By: Anton Kratiuk | today, 03:17
Blue Origin hands NASA a full-scale Moon lander cabin for Artemis training

NASA has a new piece of hardware to train on: a full-scale prototype of the Blue Origin Mark 2 lunar lander's crew cabin, now installed at Johnson Space Center in Houston. The mockup stands over 15 feet tall and represents the section of the lander where astronauts will live and work during future Artemis missions. NASA and Blue Origin will use it to run mission simulations, spacesuit checkouts, communications drills with mission control, and moonwalk rehearsals.

The lander

The Mark 2 cabin prototype covers only the lower crew compartment. The complete lander, when fully assembled, will stand around 52 feet tall — purpose-built for returning astronauts to the lunar surface under the Artemis program. As NASA's official announcement explains, the human-in-the-loop tests at Johnson will feed directly into the integrated simulator development that precedes crewed missions.

Blue Origin is also running a parallel track with the uncrewed Mark 1 lander, called Endurance, which has already completed vacuum chamber thermal testing at NASA's facilities.
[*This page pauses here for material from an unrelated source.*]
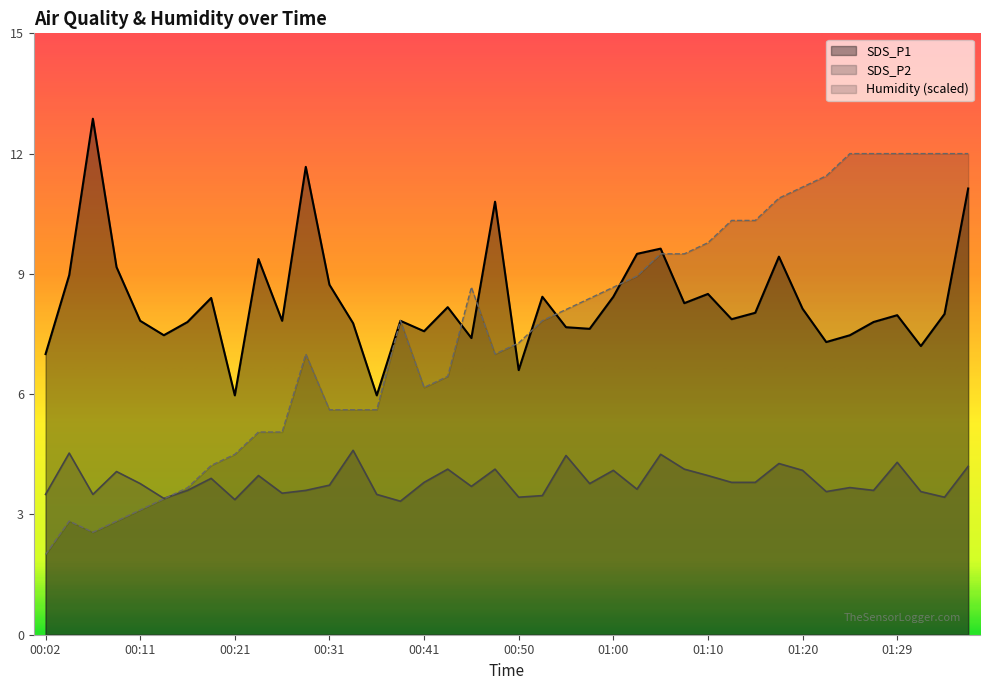

Which label corresponds to the smallest value in the chart?

00:02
That vehicle is on track for a cargo mission to the lunar south pole in 2026, carrying scientific equipment ahead of any crewed attempt.

The race to the Moon

Artemis III, currently targeted for late 2027, will not attempt a lunar landing. Instead, the Orion crew will travel to orbit and conduct rendezvous and docking tests with whichever lander — Blue Origin's or SpaceX's Starship HLS — is ready first. Both companies have told NASA they can meet that late-2027 deadline, per Scientific American. The actual crewed Moon landing has shifted to Artemis IV, currently planned for 2028.

That schedule puts Blue Origin in a strong position. Starship HLS faces significant engineering challenges around in-orbit propellant transfer — a complex operation required before it can descend to the surface. Blue Origin, meanwhile, is advancing both cargo and crewed variants on parallel timelines and has now moved training hardware into NASA facilities, a concrete step that signals readiness on the agency's own turf.

What comes next

NASA aims to land astronauts on the Moon's south pole for the first time in 2028. Whether Blue Origin or SpaceX gets there first will depend on which system clears a series of technical milestones over the next two years. For now, the Mark 2 cabin sitting in Houston is the most tangible sign yet that the hardware — and the training — is moving forward.